The attack chain begins when a victim visits a compromised website, which directs them to a bogus CAPTCHA page that specifically instructs the site visitor to copy and paste a command into the Run prompt in Windows that uses the native mshta.exe binary to download and execute an HTA file from a remote server. [..] The HTA file, in turn, executes a PowerShell command to launch a next-stage payload, a PowerShell script that unpacks a second PowerShell script responsible for decoding and loading the Lumma payload, but not before taking steps to bypass the Windows Antimalware Scan Interface (AMSI) in an effort to evade detection.

https://thehackernews.com/2025/01/beware-fake-captcha-campaign-spreads.html

Palo Alto Firewalls Found Vulnerable to Secure Boot Bypass and Firmware Exploits

An exhaustive evaluation of three firewall models from Palo Alto Networks has uncovered a host of known security flaws impacting the devices firmware as well as misconfigured security features.

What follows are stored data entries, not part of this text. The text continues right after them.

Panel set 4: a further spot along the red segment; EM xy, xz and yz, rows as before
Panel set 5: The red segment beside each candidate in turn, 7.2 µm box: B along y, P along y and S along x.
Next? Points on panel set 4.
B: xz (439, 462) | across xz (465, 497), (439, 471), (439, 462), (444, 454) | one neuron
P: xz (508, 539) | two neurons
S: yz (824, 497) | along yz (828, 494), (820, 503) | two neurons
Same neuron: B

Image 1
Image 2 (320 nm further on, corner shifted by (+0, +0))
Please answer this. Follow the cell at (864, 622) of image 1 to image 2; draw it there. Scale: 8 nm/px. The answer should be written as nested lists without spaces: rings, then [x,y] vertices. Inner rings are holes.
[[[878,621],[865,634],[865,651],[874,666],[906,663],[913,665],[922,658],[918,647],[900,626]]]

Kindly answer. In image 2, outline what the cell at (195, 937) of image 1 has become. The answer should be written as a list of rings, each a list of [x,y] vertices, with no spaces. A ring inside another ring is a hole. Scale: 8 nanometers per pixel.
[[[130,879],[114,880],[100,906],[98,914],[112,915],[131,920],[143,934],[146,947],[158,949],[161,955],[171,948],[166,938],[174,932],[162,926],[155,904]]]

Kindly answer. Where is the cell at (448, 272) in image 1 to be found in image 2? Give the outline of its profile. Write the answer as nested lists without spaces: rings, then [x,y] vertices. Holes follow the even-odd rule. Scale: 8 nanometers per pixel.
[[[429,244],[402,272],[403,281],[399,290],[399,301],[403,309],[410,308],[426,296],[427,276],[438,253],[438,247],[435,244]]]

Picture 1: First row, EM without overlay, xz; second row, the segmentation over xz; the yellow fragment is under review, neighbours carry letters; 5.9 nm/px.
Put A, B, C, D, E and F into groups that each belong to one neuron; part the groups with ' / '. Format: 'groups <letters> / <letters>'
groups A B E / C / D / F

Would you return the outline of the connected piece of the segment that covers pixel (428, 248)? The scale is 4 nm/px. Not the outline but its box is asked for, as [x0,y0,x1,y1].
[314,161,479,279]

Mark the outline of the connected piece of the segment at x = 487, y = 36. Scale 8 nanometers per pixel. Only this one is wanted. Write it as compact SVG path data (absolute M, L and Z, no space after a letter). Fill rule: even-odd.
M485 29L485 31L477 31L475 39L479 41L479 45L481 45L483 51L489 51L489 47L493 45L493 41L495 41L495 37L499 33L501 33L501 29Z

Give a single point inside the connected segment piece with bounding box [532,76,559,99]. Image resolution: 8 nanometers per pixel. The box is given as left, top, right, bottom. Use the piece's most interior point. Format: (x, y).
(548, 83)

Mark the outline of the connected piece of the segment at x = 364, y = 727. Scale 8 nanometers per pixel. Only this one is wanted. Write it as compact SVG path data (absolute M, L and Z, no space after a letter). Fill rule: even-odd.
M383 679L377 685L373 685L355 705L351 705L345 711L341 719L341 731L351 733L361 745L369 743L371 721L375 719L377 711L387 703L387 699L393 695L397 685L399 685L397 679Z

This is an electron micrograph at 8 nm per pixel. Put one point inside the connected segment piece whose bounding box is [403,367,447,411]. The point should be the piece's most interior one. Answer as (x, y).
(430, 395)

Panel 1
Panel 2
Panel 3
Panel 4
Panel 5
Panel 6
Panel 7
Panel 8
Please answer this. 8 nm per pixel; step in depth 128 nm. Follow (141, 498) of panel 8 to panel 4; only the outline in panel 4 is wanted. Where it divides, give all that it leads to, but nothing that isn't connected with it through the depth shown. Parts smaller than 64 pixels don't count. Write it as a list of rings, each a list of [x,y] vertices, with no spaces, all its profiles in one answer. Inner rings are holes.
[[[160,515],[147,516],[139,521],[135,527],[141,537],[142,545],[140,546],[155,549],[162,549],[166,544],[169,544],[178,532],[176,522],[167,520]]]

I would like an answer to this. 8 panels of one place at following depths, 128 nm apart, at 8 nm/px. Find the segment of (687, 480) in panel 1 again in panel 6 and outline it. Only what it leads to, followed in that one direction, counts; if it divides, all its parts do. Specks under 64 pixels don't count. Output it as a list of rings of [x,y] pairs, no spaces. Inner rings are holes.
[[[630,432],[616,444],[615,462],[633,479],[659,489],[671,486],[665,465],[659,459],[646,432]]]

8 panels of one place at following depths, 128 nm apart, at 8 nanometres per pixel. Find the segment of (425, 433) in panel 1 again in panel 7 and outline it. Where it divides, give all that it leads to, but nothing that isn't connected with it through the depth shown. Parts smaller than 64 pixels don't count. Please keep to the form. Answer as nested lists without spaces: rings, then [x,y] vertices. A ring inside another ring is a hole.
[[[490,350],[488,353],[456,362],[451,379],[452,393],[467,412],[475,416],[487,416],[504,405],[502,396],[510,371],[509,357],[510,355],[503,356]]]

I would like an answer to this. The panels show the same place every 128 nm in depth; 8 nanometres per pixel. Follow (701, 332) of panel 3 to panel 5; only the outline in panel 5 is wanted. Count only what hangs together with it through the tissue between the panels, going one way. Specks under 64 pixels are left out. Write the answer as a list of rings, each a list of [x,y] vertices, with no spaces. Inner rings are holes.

https://thehackernews.com/2025/01/palo-alto-firewalls-found-vulnerable-to.html

Supply chain attack hits Chrome extensions, could expose millions

Cybersecurity outfit Sekoia is warning Chrome users of a supply chain attack targeting browser extension developers that has potentially impacted hundreds of thousands of individuals already. [..] A number of the potentially affected extensions (according to Booz Allen Hamilton's report) appear to have been pulled from the Chrome Web Store at the time of writing.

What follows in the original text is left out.